Oct 28 2004
Blacks are more likely to be lifetime nonsmokers than whites, but they're less likely to quit smoking once they've started, according to a new study of more than 240,000 Americans.
However, differences in rates of quitting were based on social and economic factors, not race, the study says.
"Disparities in smoking cessation among racially classified social groups are strongly influenced by socioeconomic status and do not appear as fixed attributes reflecting biological or genetic differences between African Americans and whites," says lead study author Gary King, Ph.D., of Pennsylvania State University.
The research, which examines data gathered between 1990 and 2000, appears in the November issue of the American Journal of Public Health.

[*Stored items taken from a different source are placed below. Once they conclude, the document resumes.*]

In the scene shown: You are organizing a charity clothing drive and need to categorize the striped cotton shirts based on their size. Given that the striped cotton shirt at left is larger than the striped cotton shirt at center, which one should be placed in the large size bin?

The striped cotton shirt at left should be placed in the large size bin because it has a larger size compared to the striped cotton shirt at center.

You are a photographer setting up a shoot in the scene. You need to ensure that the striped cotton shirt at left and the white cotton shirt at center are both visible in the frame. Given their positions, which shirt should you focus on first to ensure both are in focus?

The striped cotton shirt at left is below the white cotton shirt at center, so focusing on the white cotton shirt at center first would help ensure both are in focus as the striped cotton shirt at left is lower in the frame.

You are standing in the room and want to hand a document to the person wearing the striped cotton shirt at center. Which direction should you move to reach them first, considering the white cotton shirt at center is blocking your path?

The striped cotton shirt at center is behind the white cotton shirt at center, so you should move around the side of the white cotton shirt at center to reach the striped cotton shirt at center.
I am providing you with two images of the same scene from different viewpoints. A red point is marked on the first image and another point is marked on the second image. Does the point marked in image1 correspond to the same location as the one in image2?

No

During the 1990s, an average of 59 percent of African Americans had never smoked, compared to 49 percent of whites surveyed. On average, only 15 percent of Africans Americans had quit smoking, compared to 26 percent of whites, King says. About 26 percent of respondents in both racial groups were current smokers when surveyed.

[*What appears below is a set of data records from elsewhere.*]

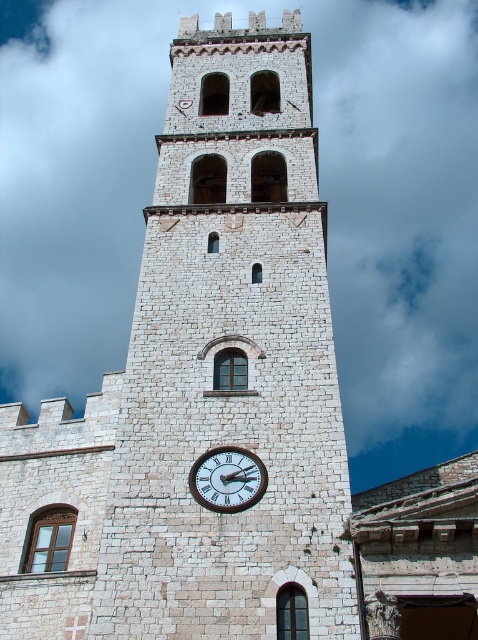
Question: From the image, what is the correct spatial relationship of white stone clock tower at center in relation to white wooden clock at center?

Choices:
 (A) left
 (B) right

Answer: (B)

Question: Which object is farther from the camera taking this photo?

Choices:
 (A) white stone clock tower at center
 (B) white wooden clock at center

Answer: (B)

Question: Does white stone clock tower at center appear over white wooden clock at center?

Choices:
 (A) yes
 (B) no

Answer: (A)

Question: Does white stone clock tower at center appear over white wooden clock at center?

Choices:
 (A) yes
 (B) no

Answer: (A)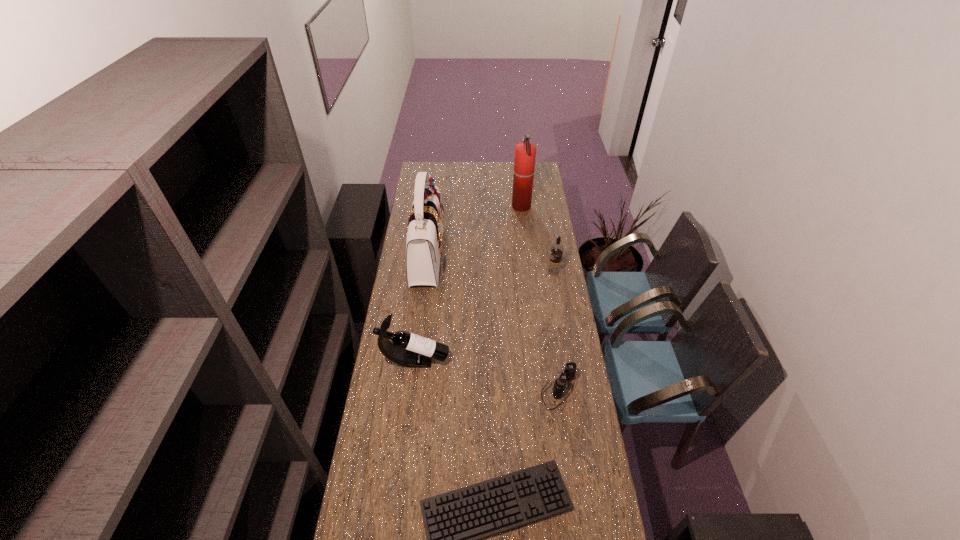
This screenshot has width=960, height=540. In order to click on vacant space located on the front-facing side of the satchel in this screenshot , I will do 469,256.

Locate an element on the screen. The width and height of the screenshot is (960, 540). vacant space located 0.340m on the stand of the wine bottle is located at coordinates (531, 361).

Locate an element on the screen. This screenshot has width=960, height=540. free location located on the label of the fourth tallest object is located at coordinates (477, 272).

Find the location of a particular element. free space located on the label of the fourth tallest object is located at coordinates (513, 272).

Where is `vacant space located 0.060m on the label of the fourth tallest object`? vacant space located 0.060m on the label of the fourth tallest object is located at coordinates (535, 272).

In order to click on vacant area situated on the back of the binoculars in this screenshot , I will do `click(553, 349)`.

The width and height of the screenshot is (960, 540). I want to click on satchel located in the left edge section of the desktop, so click(424, 234).

Locate an element on the screen. The width and height of the screenshot is (960, 540). wine bottle present at the left edge is located at coordinates (410, 350).

Where is `fire extinguisher at the right edge`? The height and width of the screenshot is (540, 960). fire extinguisher at the right edge is located at coordinates (525, 152).

At what (x,y) coordinates should I click in order to perform the action: click on vodka located in the right edge section of the desktop. Please return your answer as a coordinate pair (x, y). Looking at the image, I should click on (554, 267).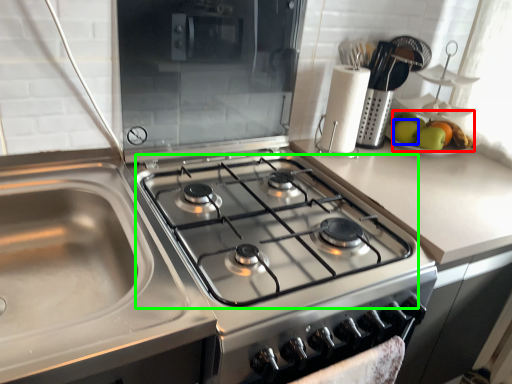
Question: Which object is positioned closest to apple (highlighted by a red box)? Select from apple (highlighted by a blue box) and gas stove (highlighted by a green box).

Choices:
 (A) apple
 (B) gas stove

Answer: (A)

Cultural influences like parental prohibition or social disapproval of smoking may have kept black teenagers and black women from starting to smoke, King says. He adds that preventive programs reflecting those cultural values played a greater role in reducing current smoking than cessation efforts did. In addition, the gap between blacks and whites in cessation rates began to narrow after 1994. A higher proportion of African American former smokers had quit in the 10 years before they were surveyed than white former smokers, and a higher proportion of women quit than men.

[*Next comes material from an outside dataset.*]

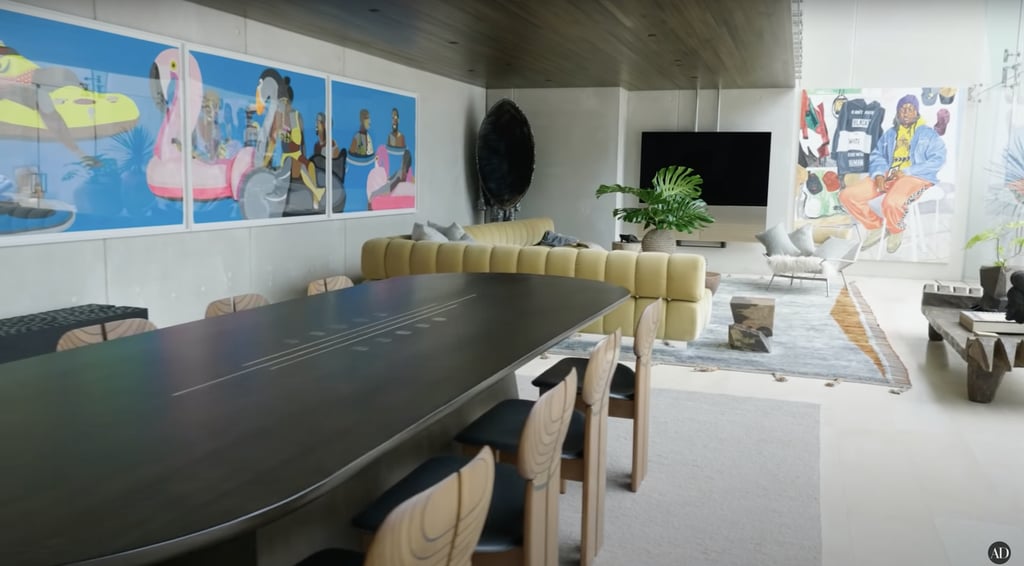
The height and width of the screenshot is (566, 1024). Find the location of `colourful artwork on the wall`. colourful artwork on the wall is located at coordinates (370, 144), (242, 145), (160, 161), (820, 143).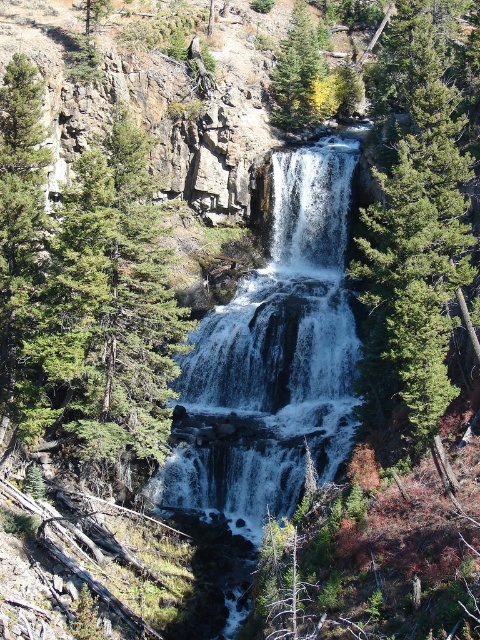
You are standing at the base of the waterfall and want to take a photo of the green textured tree at center. Which direction should you face to capture it in your shot?

The green textured tree at center is located at point coordinates of [106,314], so you should face towards the center of the scene to capture it in your photo.

Looking at this image, you are standing at the base of the waterfall and notice the white textured water at center and the green matte tree at upper center. Which object is positioned to the left when viewed from your perspective?

The white textured water at center is to the left of the green matte tree at upper center from your perspective.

These new patterns may foreshadow greater equality in rates of quitting smoking between the two racial groups, King says.
"As a greater number of older African American smokers die, it is likely that the pool of future smokers will be smaller and younger," he speculates. "It is possible that these individuals will make more successful attempts to quit because of less severe physiological addiction, improved socioeconomic status, greater concern about the consequences of smoking and better access to cessation therapies."
Multidisciplinary and culturally appropriate public health efforts have targeted smoking prevention and cessation among African American adults for at least a decade. Those programs will need to be continued and intensified if the disparities in cessation are to be narrowed, King says.
The research was supported in part by the Minority International Research Training Program of the Fogarty International Center at the National Institutes of Health.